On nous dit, à juste titre « c’est beaucoup moins qu’avant ». C’est vrai. Un peu comme les 4×4 : les constructeurs disent être capables de construire des 4×4 moins énergivores que les actuels. On veut bien les croire. Les marges de progression, comme on dit pudiquement, sont considérables !
Mais un 4×4 restera un 4×4. Quels que soient les efforts, il continuera d’être bien plus polluant qu’une voiture classique, et immensément plus qu’une Smart, un vélo ou un tramway.
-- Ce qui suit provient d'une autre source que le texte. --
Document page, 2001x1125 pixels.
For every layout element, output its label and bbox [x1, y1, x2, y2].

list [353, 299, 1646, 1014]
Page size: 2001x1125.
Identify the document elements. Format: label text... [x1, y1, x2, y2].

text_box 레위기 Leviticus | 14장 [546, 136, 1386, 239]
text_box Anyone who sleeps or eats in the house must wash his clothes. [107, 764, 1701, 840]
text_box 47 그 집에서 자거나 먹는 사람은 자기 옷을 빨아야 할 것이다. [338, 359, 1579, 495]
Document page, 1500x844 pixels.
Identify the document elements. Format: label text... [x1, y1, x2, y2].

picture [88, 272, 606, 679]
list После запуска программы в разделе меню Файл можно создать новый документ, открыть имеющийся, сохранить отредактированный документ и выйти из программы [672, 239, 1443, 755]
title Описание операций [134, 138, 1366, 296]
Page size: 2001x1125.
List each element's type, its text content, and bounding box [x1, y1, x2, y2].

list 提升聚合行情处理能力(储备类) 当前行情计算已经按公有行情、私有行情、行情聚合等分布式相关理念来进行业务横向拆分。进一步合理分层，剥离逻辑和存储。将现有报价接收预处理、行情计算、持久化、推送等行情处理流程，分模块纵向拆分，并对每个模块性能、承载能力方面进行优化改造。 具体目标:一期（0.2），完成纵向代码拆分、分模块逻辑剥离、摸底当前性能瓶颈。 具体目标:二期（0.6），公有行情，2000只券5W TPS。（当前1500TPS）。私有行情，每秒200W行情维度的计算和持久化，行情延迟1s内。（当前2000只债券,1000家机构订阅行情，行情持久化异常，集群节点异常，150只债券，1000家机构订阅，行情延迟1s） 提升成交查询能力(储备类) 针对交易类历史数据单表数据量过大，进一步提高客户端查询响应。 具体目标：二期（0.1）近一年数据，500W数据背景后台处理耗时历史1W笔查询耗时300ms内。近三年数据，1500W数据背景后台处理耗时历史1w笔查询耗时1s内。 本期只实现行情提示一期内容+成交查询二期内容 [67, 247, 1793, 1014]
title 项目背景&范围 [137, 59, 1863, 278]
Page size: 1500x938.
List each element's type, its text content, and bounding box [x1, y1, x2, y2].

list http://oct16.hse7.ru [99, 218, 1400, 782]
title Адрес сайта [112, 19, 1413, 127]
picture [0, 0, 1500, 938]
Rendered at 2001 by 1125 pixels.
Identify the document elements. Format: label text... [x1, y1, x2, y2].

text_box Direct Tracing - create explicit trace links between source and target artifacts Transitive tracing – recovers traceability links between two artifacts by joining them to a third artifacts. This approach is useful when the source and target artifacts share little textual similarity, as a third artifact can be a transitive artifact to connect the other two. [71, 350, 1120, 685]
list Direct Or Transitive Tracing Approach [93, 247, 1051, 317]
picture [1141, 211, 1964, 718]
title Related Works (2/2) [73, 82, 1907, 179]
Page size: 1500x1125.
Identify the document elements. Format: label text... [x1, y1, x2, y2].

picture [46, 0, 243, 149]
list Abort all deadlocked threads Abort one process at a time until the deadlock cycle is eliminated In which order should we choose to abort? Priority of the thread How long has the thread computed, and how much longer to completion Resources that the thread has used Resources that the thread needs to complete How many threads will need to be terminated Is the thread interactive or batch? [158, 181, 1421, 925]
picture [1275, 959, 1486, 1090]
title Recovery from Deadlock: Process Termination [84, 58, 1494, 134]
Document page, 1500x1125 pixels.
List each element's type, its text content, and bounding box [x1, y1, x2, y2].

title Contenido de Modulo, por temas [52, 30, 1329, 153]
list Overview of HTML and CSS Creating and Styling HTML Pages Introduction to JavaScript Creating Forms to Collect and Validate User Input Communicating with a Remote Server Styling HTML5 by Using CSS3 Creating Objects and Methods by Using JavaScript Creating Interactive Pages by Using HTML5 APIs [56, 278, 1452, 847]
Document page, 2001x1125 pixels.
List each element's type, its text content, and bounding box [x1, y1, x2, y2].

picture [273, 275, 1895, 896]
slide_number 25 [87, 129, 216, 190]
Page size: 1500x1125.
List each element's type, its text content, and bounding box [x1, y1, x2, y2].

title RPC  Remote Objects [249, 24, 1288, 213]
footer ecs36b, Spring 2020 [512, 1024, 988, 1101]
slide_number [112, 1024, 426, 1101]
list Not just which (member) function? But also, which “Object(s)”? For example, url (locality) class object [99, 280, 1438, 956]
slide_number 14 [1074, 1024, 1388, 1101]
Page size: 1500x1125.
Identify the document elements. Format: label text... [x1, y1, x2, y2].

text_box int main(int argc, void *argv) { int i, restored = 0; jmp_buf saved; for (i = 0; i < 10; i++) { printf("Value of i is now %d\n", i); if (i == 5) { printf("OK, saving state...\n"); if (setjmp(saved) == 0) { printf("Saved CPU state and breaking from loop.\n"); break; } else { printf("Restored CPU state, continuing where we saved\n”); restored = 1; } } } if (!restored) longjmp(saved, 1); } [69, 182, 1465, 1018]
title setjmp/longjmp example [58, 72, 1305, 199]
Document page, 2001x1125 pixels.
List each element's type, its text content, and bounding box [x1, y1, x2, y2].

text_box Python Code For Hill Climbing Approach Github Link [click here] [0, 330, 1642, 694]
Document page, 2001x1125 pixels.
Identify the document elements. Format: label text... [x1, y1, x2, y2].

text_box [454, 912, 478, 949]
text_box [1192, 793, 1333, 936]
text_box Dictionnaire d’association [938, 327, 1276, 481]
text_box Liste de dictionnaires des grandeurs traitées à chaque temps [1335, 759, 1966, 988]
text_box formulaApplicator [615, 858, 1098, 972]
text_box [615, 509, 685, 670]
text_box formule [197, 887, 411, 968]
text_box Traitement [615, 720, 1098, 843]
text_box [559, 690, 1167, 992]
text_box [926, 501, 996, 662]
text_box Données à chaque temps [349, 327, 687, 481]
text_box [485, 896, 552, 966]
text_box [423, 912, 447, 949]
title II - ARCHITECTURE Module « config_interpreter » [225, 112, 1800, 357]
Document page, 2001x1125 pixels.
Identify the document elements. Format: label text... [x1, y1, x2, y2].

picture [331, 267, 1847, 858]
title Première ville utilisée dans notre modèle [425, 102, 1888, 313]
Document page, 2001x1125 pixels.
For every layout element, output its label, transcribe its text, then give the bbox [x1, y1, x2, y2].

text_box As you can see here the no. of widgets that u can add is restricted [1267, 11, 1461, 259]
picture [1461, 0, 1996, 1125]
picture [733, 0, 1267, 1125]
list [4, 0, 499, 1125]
De même, une tour, même la plus écologique d’entre elles, continuera d’être bien plus énergivore qu’un immeuble classique, et immensément plus qu’un éco-quartier.
Et il y a une raison à cela : la tour, par définition, comme le 4×4, est anti-écologique.
Ils correspondent à cette idéologie où on peut toujours repousser les limites, quel que soit le coût : aller plus vite, plus haut, plus loin, plus gaspilleur, en mettre plein la vue, par désir de puissance et de domination. Et, seulement parce qu’il faut faire des concessions à l’air du temps, on ajoute au bling-bling qu’il sera écologique.
Et c’est bien ce qui nous attriste, nous écologistes, de voir notre municipalité s’entêter à vouloir construire des tours. Le message des politiques responsables aujourd’hui ne peut donner l’impression à nos concitoyens qu’on va continuer égoïstement à gaspiller nos ressources et que les problèmes sont pour demain ou pour les autres. Nous devons au contraire être exemplaires, être à la pointe de la modernité, et que tous nos actes aillent dans ce sens.
Tous nos projets doivent être emblématiques de la civilisation de la sobriété qu’il faut construire, et qui est la seule qui nous permette de léguer à nos enfants une planète où la qualité de vie ne soit pas dramatiquement dégradée. Si nous ne donnons pas l’exemple, si nous montrons par des actes emblématiques de notre politique municipale qu’on peut continuer à gaspiller et construire énergivore, comment convaincra-t-on les propriétaires de faire des travaux d’économie d’énergie, comment convaincra-t-on les locataires de faire attention à économiser l’eau et l’énergie, comment apprendra-t-on aux enfants des écoles à devenir économe et responsable ?
Pour nous, le plan climat n’est pas optionnel. Tout ce qu’il dit, aussi bien sur la construction neuve que sur les éco-quartiers doit s’appliquer à ce territoire. Il n’y a pas dans Paris, ou alors ce serait nouveau, un plan climat pour une partie du territoire, et puis des « zones franches », une sorte de Disneyland de la civilisation du gaspillage dans lesquelles on ferait l’inverse, où on pourrait continuer de jouer à faire comme si la crise écologique n’existait pas.
Pour toutes ces raisons, M. le Maire, nous voterons contre cette délibération.
Au moment où Paris peut prendre la tête du combat écologique, où nous vantons notre plan climat à travers le monde, nous ne pouvons pas faire l’inverse dans nos opérations d’urbanisme. C’est notre responsabilité d’écologistes de le dire et de poser les actes en cohérence avec cette conviction.